[START OF DATA LISTING]
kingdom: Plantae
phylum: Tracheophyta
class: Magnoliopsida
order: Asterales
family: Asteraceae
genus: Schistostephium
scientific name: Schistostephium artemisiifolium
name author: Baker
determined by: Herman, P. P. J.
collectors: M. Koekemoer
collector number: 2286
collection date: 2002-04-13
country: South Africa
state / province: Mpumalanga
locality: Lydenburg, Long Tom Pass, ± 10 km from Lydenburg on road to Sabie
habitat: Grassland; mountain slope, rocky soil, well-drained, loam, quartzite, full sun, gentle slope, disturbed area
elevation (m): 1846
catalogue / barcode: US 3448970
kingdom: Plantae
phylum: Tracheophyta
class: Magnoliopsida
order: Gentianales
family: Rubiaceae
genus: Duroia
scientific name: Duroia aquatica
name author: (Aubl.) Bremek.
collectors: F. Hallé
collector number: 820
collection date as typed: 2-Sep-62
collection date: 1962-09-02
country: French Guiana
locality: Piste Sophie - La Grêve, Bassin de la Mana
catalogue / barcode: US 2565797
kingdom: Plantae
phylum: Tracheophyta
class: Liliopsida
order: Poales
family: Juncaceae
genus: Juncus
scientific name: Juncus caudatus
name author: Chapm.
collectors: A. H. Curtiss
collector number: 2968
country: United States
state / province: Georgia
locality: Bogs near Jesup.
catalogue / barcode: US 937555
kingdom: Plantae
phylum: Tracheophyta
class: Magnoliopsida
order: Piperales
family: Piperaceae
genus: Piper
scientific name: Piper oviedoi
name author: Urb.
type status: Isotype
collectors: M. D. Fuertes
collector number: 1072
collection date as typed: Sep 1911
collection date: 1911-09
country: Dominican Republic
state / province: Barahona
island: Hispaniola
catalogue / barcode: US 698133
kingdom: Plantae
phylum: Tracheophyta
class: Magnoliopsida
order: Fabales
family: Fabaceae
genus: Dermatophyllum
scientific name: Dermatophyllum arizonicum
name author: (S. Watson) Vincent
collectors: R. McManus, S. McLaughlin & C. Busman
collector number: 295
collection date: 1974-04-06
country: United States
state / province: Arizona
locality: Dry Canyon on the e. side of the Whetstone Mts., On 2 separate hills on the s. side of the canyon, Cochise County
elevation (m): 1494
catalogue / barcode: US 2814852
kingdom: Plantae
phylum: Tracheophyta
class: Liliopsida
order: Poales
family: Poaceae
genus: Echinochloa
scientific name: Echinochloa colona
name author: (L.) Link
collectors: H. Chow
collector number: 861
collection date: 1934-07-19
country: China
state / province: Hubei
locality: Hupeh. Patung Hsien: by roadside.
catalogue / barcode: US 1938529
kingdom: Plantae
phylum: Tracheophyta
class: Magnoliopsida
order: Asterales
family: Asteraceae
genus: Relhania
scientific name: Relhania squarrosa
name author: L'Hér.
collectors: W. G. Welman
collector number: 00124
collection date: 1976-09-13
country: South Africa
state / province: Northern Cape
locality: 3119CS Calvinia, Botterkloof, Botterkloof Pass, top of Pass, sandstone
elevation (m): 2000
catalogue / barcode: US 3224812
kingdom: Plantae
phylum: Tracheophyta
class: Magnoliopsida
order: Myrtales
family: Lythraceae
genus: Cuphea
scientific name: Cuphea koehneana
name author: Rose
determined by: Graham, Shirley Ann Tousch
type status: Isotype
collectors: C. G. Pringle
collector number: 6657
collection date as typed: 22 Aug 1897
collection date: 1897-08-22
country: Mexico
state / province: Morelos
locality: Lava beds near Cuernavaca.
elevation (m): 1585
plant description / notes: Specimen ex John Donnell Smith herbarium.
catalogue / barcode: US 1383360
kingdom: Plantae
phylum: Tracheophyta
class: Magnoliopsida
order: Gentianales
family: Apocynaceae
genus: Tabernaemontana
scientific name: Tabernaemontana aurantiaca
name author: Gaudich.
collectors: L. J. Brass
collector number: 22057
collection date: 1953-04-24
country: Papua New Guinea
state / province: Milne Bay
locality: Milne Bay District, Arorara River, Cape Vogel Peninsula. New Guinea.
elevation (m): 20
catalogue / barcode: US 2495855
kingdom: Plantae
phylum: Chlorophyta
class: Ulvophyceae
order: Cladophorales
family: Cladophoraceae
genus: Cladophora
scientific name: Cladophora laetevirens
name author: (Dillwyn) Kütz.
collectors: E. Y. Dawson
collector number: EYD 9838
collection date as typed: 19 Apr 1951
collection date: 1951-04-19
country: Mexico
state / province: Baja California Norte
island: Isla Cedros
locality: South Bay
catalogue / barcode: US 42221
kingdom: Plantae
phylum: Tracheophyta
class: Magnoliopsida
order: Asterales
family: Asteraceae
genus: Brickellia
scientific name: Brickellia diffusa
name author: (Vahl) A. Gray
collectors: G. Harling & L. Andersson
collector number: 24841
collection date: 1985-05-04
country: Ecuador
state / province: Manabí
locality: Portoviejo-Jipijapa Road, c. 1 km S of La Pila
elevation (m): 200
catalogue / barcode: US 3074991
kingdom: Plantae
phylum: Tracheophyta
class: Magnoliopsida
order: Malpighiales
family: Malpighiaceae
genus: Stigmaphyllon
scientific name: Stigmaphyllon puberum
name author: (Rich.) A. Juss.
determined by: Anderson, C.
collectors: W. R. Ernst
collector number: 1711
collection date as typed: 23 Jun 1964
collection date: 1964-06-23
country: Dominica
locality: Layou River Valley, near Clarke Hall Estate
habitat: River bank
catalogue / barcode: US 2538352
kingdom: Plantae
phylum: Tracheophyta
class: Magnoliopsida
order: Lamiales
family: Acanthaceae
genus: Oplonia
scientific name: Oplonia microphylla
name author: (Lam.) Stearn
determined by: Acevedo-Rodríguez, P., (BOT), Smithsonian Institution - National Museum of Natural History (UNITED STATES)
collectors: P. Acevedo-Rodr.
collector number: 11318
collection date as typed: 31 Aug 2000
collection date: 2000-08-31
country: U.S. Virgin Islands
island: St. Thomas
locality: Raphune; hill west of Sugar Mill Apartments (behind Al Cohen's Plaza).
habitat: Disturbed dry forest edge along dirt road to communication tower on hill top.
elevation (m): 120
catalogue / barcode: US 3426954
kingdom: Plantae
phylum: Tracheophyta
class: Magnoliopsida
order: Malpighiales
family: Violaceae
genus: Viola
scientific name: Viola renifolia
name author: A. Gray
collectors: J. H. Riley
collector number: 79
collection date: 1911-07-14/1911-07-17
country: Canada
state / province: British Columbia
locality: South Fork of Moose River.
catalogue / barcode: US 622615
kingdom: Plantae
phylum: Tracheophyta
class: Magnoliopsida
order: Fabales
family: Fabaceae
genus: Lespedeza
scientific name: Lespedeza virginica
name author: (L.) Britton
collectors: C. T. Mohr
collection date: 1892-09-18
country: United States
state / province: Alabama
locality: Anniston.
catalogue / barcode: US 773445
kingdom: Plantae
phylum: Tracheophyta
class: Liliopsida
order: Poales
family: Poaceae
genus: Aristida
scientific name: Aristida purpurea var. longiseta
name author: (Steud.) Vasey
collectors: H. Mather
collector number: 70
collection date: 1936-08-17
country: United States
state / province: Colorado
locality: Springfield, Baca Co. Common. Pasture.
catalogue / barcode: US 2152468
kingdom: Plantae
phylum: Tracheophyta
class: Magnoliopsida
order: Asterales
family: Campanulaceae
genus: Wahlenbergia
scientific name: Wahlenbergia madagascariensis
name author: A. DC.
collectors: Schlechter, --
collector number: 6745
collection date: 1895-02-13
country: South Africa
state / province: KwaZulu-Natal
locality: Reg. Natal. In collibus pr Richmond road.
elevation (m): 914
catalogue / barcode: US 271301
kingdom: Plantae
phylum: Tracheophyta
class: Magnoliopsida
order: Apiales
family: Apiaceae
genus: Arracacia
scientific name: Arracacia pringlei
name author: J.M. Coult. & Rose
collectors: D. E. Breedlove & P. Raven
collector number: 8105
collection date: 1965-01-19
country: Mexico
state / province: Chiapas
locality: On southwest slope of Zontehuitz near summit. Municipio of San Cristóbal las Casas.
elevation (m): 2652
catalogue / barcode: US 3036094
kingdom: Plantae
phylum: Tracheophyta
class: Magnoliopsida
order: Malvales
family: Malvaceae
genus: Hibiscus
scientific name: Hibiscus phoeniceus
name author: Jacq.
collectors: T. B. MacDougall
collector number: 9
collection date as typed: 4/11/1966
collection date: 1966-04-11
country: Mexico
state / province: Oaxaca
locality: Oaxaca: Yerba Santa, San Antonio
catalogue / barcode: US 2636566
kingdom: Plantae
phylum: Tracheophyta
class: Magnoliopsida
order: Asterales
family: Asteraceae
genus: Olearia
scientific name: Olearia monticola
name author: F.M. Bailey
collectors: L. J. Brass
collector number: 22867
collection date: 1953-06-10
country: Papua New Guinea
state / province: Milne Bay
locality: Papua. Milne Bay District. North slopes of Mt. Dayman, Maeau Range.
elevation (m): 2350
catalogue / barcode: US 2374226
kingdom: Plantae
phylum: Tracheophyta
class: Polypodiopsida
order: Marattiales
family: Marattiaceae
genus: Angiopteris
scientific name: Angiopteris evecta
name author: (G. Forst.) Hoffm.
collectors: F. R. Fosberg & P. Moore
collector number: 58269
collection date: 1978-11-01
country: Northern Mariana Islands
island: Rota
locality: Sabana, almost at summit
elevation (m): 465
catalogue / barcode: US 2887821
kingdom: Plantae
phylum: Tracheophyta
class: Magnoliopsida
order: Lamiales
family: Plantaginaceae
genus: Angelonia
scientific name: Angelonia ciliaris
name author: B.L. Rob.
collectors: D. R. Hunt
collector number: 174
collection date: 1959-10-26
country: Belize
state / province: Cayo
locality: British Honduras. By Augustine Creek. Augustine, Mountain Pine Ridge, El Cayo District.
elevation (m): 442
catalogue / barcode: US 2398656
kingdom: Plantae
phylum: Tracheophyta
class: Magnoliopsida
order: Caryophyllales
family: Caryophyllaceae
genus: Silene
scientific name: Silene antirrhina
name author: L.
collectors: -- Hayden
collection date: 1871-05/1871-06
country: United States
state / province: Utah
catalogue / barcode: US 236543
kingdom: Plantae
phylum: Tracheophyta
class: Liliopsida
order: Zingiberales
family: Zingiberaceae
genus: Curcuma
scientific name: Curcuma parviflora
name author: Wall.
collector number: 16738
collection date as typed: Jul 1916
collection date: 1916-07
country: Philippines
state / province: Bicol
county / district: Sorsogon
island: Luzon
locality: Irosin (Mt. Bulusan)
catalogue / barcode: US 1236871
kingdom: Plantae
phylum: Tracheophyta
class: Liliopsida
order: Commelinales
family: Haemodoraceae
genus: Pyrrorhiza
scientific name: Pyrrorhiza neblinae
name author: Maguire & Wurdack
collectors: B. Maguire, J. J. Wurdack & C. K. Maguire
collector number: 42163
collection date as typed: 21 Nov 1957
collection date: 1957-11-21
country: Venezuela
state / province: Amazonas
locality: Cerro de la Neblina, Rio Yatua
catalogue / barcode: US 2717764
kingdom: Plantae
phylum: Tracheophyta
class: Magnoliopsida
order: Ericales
[END OF DATA LISTING]
* **TASK BRIEF**
Lay out the lines of the material as a JSON list of strings, one string per line and with blank lines left out, beginning at the line that contains "scientific name: Curcuma parviflora" and continuing through the end of the material.

* **RESPONSE TO THIS TASK**
[
  "scientific name: Curcuma parviflora",
  "name author: Wall.",
  "collector number: 16738",
  "collection date as typed: Jul 1916",
  "collection date: 1916-07",
  "country: Philippines",
  "state / province: Bicol",
  "county / district: Sorsogon",
  "island: Luzon",
  "locality: Irosin (Mt. Bulusan)",
  "catalogue / barcode: US 1236871",
  "kingdom: Plantae",
  "phylum: Tracheophyta",
  "class: Liliopsida",
  "order: Commelinales",
  "family: Haemodoraceae",
  "genus: Pyrrorhiza",
  "scientific name: Pyrrorhiza neblinae",
  "name author: Maguire & Wurdack",
  "collectors: B. Maguire, J. J. Wurdack & C. K. Maguire",
  "collector number: 42163",
  "collection date as typed: 21 Nov 1957",
  "collection date: 1957-11-21",
  "country: Venezuela",
  "state / province: Amazonas",
  "locality: Cerro de la Neblina, Rio Yatua",
  "catalogue / barcode: US 2717764",
  "kingdom: Plantae",
  "phylum: Tracheophyta",
  "class: Magnoliopsida",
  "order: Ericales"
]